A trans woman was discriminated against September 19, 2014 prior to a press conference to be held by the CHP (Republican People’s Party) MP Aykan Erdemir at the Turkish Grand National Assembly. The woman who wished to attend the meeting concerning LGBT (lesbian, gay, bisexual, trans) rights was asked to go through security checkpoint designated for men on the grounds that she carried a blue identity card.
“I have been going to the Grand National Assembly to attend these civil rights meetings since 2000. This morning we went through the pre-search without a problem; at the second search, there was a security detector marked as “woman” and I naturally chose that one. There was a commotion as they were searching my bag. I sensed that the security officer felt the need to confer with their friends about a matter. Since I had entered through here before, I assumed that the issue had something to do with the materials we brought, but that was not the case.”
If you have a blue identity card, you are a man!
Kılıçkaya, who said she’s had previously no problem entering the Grand National Assembly grounds, got held up at the security check because of the incongruence between her gender identity and the color of her official identity card.
“They told me to pass through the section for men and that men would conduct the search. Both I and my friends who were accompanying me were hurt by this. Up until this day, in protests and even during my time in prison, I have always refused to have myself searched by a man. I deem it harassment, in fact a rape when done without my consent. I am an activist involved in identity struggles in this country. The purpose of the meeting we attended today was about the need for Turkey to abide by the U.N. and European Union agreements that it has signed.”
“The officers did not know how to handle the situation”
When the female security officers refused to search her, Kılıçkaya was directed to male security officers. The trans rights advocate related how her gender identity was not recognized:
“They sent me to a cabin. When they removed me from the women’s cabin and told me, “excuse us, you need to enter from the other side,” I refused and saw that the officers did not know what to do. They said, “if your ID card is blue, you need to enter from the other side.” We had a back and forth exchange for about 20 minutes about how the procedure is such and such and how if we have a male id card we had to use the man’s cabin, etc.”
“If I am a man, why do you still address me as ‘Ms. Buse’?”
Kılıçkaya was able to enter the premises where the meeting was held only after she had to pass through an area designated for men and with a more precise security detector without [a pat-down] search.
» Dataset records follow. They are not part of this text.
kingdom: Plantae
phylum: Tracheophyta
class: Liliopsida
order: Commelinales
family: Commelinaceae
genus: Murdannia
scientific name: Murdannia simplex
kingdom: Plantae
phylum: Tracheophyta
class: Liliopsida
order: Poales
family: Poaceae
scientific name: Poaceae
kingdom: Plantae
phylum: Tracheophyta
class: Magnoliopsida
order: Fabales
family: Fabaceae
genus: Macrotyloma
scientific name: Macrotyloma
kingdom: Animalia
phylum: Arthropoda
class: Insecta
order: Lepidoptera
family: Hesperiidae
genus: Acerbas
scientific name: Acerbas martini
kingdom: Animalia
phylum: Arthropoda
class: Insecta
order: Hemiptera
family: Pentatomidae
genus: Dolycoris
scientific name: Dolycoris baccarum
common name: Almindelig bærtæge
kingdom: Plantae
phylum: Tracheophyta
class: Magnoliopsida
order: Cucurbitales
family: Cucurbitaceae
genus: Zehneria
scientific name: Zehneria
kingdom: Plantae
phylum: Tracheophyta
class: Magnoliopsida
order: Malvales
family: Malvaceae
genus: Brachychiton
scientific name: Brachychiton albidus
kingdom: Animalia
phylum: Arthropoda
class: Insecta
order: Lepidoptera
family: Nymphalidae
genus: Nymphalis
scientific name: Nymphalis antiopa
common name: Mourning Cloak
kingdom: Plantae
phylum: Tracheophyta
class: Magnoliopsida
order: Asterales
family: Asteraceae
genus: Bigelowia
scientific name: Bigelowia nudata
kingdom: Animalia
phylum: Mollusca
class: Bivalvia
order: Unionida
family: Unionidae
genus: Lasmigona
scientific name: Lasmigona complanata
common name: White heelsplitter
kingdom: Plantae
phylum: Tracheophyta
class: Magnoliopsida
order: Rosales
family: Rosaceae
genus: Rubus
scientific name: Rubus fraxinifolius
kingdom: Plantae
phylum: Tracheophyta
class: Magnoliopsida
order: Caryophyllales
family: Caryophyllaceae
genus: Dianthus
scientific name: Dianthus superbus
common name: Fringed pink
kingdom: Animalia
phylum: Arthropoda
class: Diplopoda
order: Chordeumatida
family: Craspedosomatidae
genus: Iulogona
“I thought that the meeting was more important so I passed through where I was told to. The officers weren’t able to make sense of it either because when the officer who took my identity card said to me, “Here you go, Ms. Buse,” I reminded them, “you are violating the procedure. If you must follow procedure, then since my ID is blue, you should address me as Mr. Buse.”
“I was upset by the difficult position the officers were put in”
“I asked them how come there was not a single trans officer when the Ministry of Justice was working on separate prisons for trans people. I said, “isn’t this proof that trans people in this country are being pushed to prostitution?” Everyone fell silent. We also chose to be silent and proceeded to the room where the meeting was held. What was upsetting for me was the difficult position the officers were placed in, where they did not know how to handle the situation.”
“And what was most striking was the fact that I, a citizen with a blue or pink ID card cannot enter the Grand National Assembly to demand my rights. It is troubling that I have to show extra effort.”
“What would happen if 15-20 trans people wanted to visit the Grand National Assembly?”
The discrimination she has faced in entering the grounds of the Assembly on the basis of her gender identity has led Kılıçkaya to a whole set of questions:
“Before I entered I had seen the sign that said “The Assembly is open to people on certain days.” O.K., so if 15-20 trans people wanted to visit, not even for their rights, but just to see the Assembly, will they have a similar treatment? Will the security officers demand to do the search with a man and a woman? Will the officer who persuaded me to pass through the section for men and addressed me as Ms. Buse while registering me experience the same inconsistency? If I need to pee while in the Assembly, would I have to use the men’s bathroom?”
“My dream is an Assembly open to everyone”
Kılıçkaya has not lost hope about the Assembly being a space where anyone can enter without worry:
“I think that this victimization must be brought to an end, and people must be able to comfortably enter the Assembly to search for their rights or just to visit. As a human rights advocate who visited and met with Cemil Çiçek once regarding hate crimes, I hope that he will show proper sensitivity about this matter. I hope the Grand National Assembly will be an open Assembly, open to all people.”